The voices grew louder. Three people, maybe four, including one woman. Thea knew that surprise was the only element in her favor. She crawled ten feet in the direction of the waiting room. There was no choice but to make a dash for the staircase—at least to try—and soon. Realistically, though, she knew there was still too great a distance to the door and the stairs.

She glanced down at her knapsack and the two MRIs. It was going to be even more difficult trying to make it out of the lab carrying them. Perhaps her best chance was to leave them behind inside one of the cabinets, and to come back for them later on. Even if she got caught and was arrested, the twins would help her get a good lawyer, and she would get out of jail before too long. It wasn't as if she had hurt or killed anyone. If nobody needed anything from the cabinet she chose, there was no telling how long the knapsack and films might stay there undisturbed.

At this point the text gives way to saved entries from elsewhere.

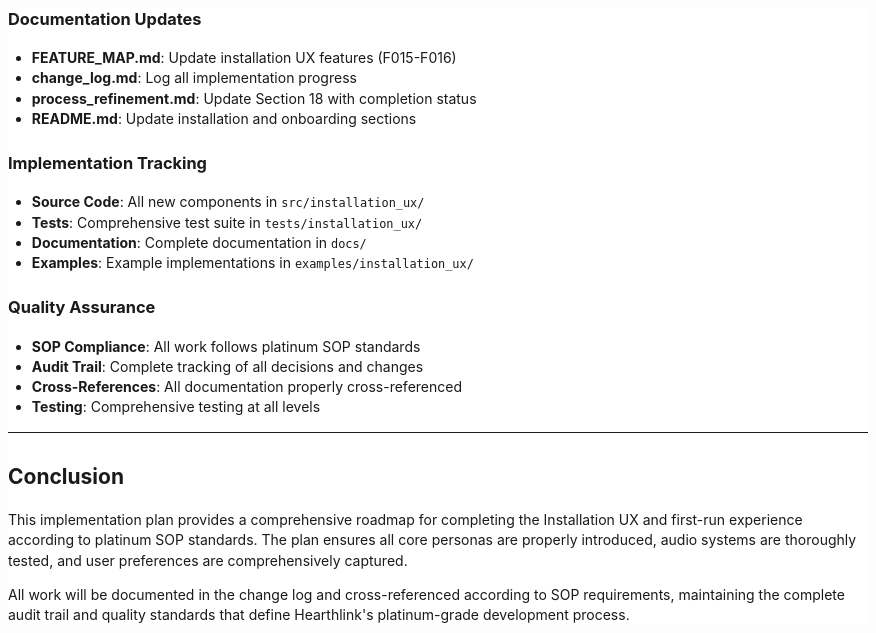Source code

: ### Documentation Updates
- **FEATURE_MAP.md**: Update installation UX features (F015-F016)
- **change_log.md**: Log all implementation progress
- **process_refinement.md**: Update Section 18 with completion status
- **README.md**: Update installation and onboarding sections

### Implementation Tracking
- **Source Code**: All new components in `src/installation_ux/`
- **Tests**: Comprehensive test suite in `tests/installation_ux/`
- **Documentation**: Complete documentation in `docs/`
- **Examples**: Example implementations in `examples/installation_ux/`

### Quality Assurance
- **SOP Compliance**: All work follows platinum SOP standards
- **Audit Trail**: Complete tracking of all decisions and changes
- **Cross-References**: All documentation properly cross-referenced
- **Testing**: Comprehensive testing at all levels

---

## Conclusion

This implementation plan provides a comprehensive roadmap for completing the Installation UX and first-run experience according to platinum SOP standards. The plan ensures all core personas are properly introduced, audio systems are thoroughly tested, and user preferences are comprehensively captured.

All work will be documented in the change log and cross-referenced according to SOP requirements, maintaining the complete audit trail and quality standards that define Hearthlink's platinum-grade development process.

The voices were getting louder, and Thea felt certain at least one person had entered the lab area. Slowly, fearing the hinges were going to squeal, she eased open the door beneath the slate-covered workbench next to her. There was no sound, the movement of the door was quite smooth, and in fact, she realized, the construction smelled new. But even more interesting to Thea was that the cabinet was empty—completely empty. In fact, peering in she could see that the space next to it was empty, too.

There was some electronic equipment on top of the workbench, but it looked as if no scientist had been assigned to this area. If that were so, not only could the knapsack remain there undiscovered, but with a little maneuvering, perhaps she could as well. There wasn't much space—if she were five ten instead of five seven, or overweight, there might not have been enough room, but the option felt smarter than trying to run.

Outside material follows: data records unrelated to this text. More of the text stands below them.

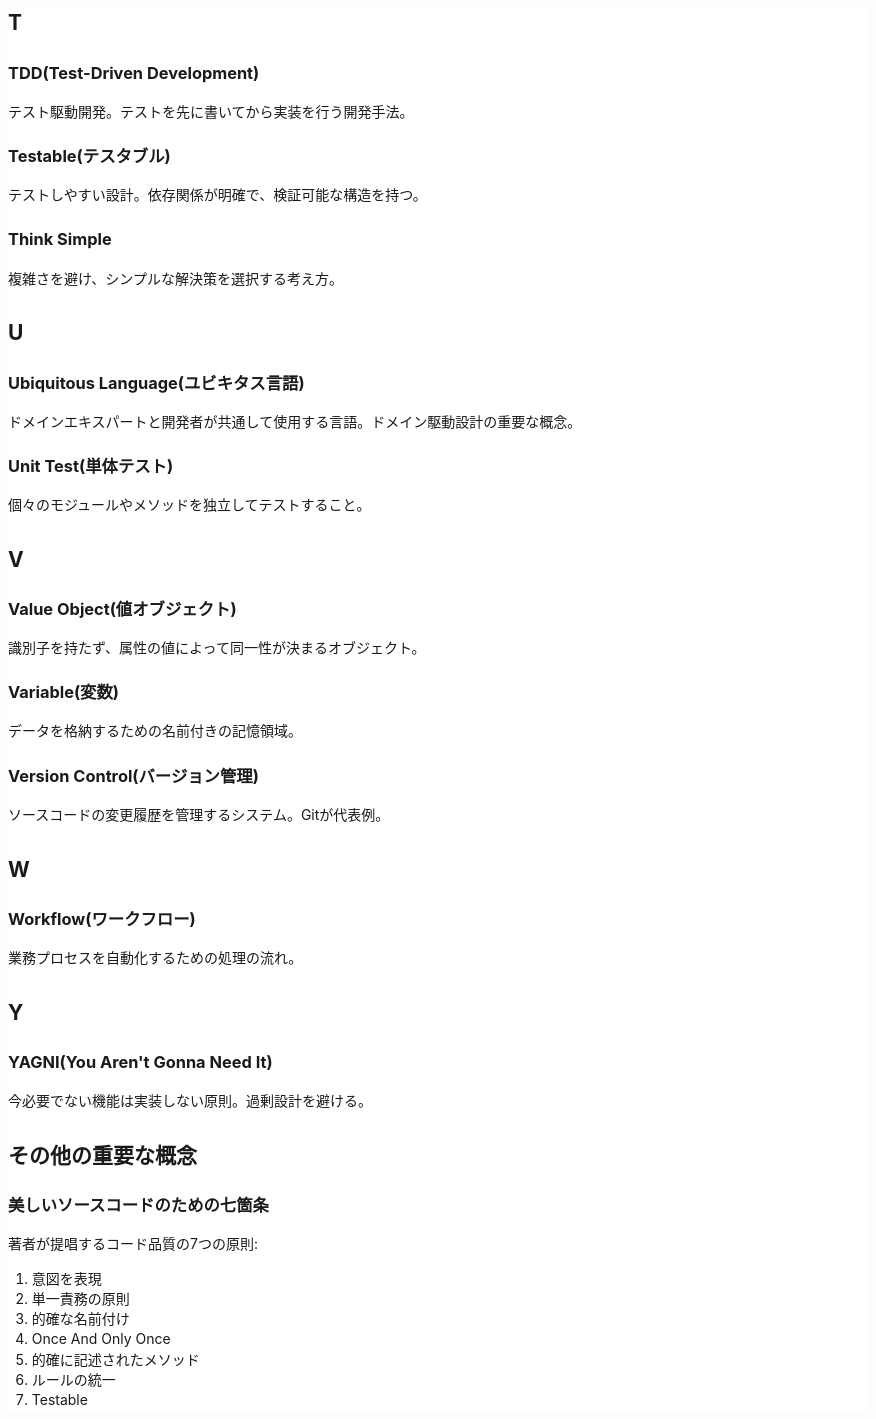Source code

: ## T

### TDD(Test-Driven Development)
テスト駆動開発。テストを先に書いてから実装を行う開発手法。

### Testable(テスタブル)
テストしやすい設計。依存関係が明確で、検証可能な構造を持つ。

### Think Simple
複雑さを避け、シンプルな解決策を選択する考え方。

## U

### Ubiquitous Language(ユビキタス言語)
ドメインエキスパートと開発者が共通して使用する言語。ドメイン駆動設計の重要な概念。

### Unit Test(単体テスト)
個々のモジュールやメソッドを独立してテストすること。

## V

### Value Object(値オブジェクト)
識別子を持たず、属性の値によって同一性が決まるオブジェクト。

### Variable(変数)
データを格納するための名前付きの記憶領域。

### Version Control(バージョン管理)
ソースコードの変更履歴を管理するシステム。Gitが代表例。

## W

### Workflow(ワークフロー)
業務プロセスを自動化するための処理の流れ。

## Y

### YAGNI(You Aren't Gonna Need It)
今必要でない機能は実装しない原則。過剰設計を避ける。

## その他の重要な概念

### 美しいソースコードのための七箇条
著者が提唱するコード品質の7つの原則:
1. 意図を表現
2. 単一責務の原則
3. 的確な名前付け
4. Once And Only Once
5. 的確に記述されたメソッド
6. ルールの統一
7. Testable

'Someone go through the lab and try to find the window where they got in.'

There was no more time. Terrified of scraping against the wood, or inadvertently kicking the door, Thea set the knapsack aside and eased herself feetfirst into the cabinet and onto her right side. Her knees could bend just a little. When she tried extending her legs, her feet just touched some glassware. The faint clink it made, given the circumstances, sounded like a church bell.

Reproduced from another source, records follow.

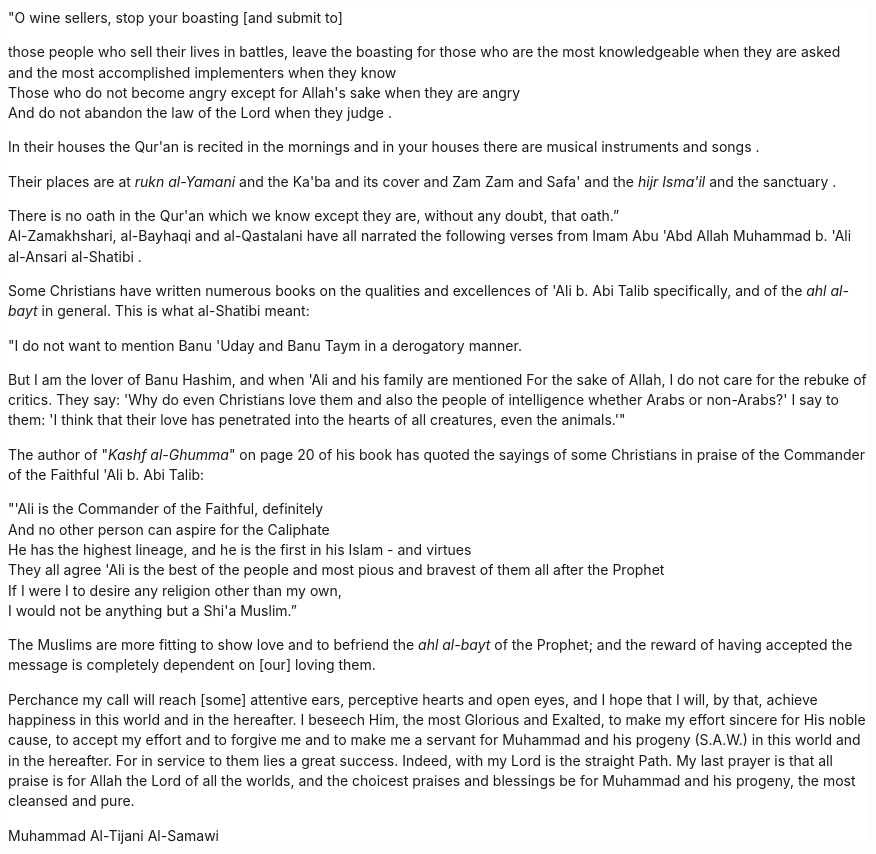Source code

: "O wine sellers, stop your boasting [and submit to]

those people who sell their lives in battles, leave the boasting for
those who are the most knowledgeable when they are asked and the most
accomplished implementers when they know  
 Those who do not become angry except for Allah's sake when they are
angry  
 And do not abandon the law of the Lord when they judge .

In their houses the Qur'an is recited in the mornings and in your houses
there are musical instruments and songs .

Their places are at *rukn al-Yamani* and the Ka'ba and its cover and Zam
Zam and Safa' and the *hijr Isma'il* and the sanctuary .

There is no oath in the Qur'an which we know except they are, without
any doubt, that oath.”  
 Al-Zamakhshari, al-Bayhaqi and al-Qastalani have all narrated the
following verses from Imam Abu 'Abd Allah Muhammad b. 'Ali al-Ansari
al-Shatibi .

Some Christians have written numerous books on the qualities and
excellences of 'Ali b. Abi Talib specifically, and of the *ahl al-bayt*
in general. This is what al-Shatibi meant:

"I do not want to mention Banu 'Uday and Banu Taym in a derogatory
manner.

But I am the lover of Banu Hashim, and when 'Ali and his family are
mentioned For the sake of Allah, I do not care for the rebuke of
critics. They say: 'Why do even Christians love them and also the people
of intelligence whether Arabs or non-Arabs?' I say to them: 'I think
that their love has penetrated into the hearts of all creatures, even
the animals.'"

The author of "*Kashf al-Ghumma*" on page 20 of his book has quoted the
sayings of some Christians in praise of the Commander of the Faithful
'Ali b. Abi Talib:

"'Ali is the Commander of the Faithful, definitely  
 And no other person can aspire for the Caliphate  
 He has the highest lineage, and he is the first in his Islam - and
virtues  
 They all agree 'Ali is the best of the people and most pious and
bravest of them all after the Prophet  
 If I were I to desire any religion other than my own,  
 I would not be anything but a Shi'a Muslim.”

The Muslims are more fitting to show love and to befriend the *ahl
al-bayt* of the Prophet; and the reward of having accepted the message
is completely dependent on [our] loving them.

Perchance my call will reach [some] attentive ears, perceptive hearts
and open eyes, and I hope that I will, by that, achieve happiness in
this world and in the hereafter. I beseech Him, the most Glorious and
Exalted, to make my effort sincere for His noble cause, to accept my
effort and to forgive me and to make me a servant for Muhammad and his
progeny (S.A.W.) in this world and in the hereafter. For in service to
them lies a great success. Indeed, with my Lord is the straight Path. My
last prayer is that all praise is for Allah the Lord of all the worlds,
and the choicest praises and blessings be for Muhammad and his progeny,
the most cleansed and pure.

Muhammad Al-Tijani Al-Samawi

With a band of tension tightening around her chest, she drew her knees up an inch or two and pulled the knapsack and films into the curvature formed by her belly. Then she reached her fingers around the cabinet door and closed it soundlessly. The moment before her hiding place was plunged into utter darkness, she thought she saw that one of the films wasn't completely inside. There was no way she could be sure if part of it was sticking out, and no way she could move off her arm to pull it in farther.

Her position was terribly uncomfortable, especially her right elbow, which was pinned beneath her, and the bony medial condyles of her knees, which were pressing against each other, left on right. The knapsack made it extremely difficult to change position.

Outside the cabinet she heard the shuffling of feet as someone walked slowly down her row. Suddenly, directly beside where she was lying, the shuffling stopped. Something solid, a nightstick, she imagined, was laid on the counter top above her. Half a minute passed before Hayley's MRI film lying beneath her began to move as it was pulled out under the door.

She pressed her arched back tightly against the rear wall of the cabinet. Moments later, the door swung open, flooding the space with fluorescent light. She caught a glimpse of a dark blue uniform just before a powerful flashlight beam struck her in the eyes. The nearly blinding light stayed locked in place as the security guard knelt down behind it, peering in at her.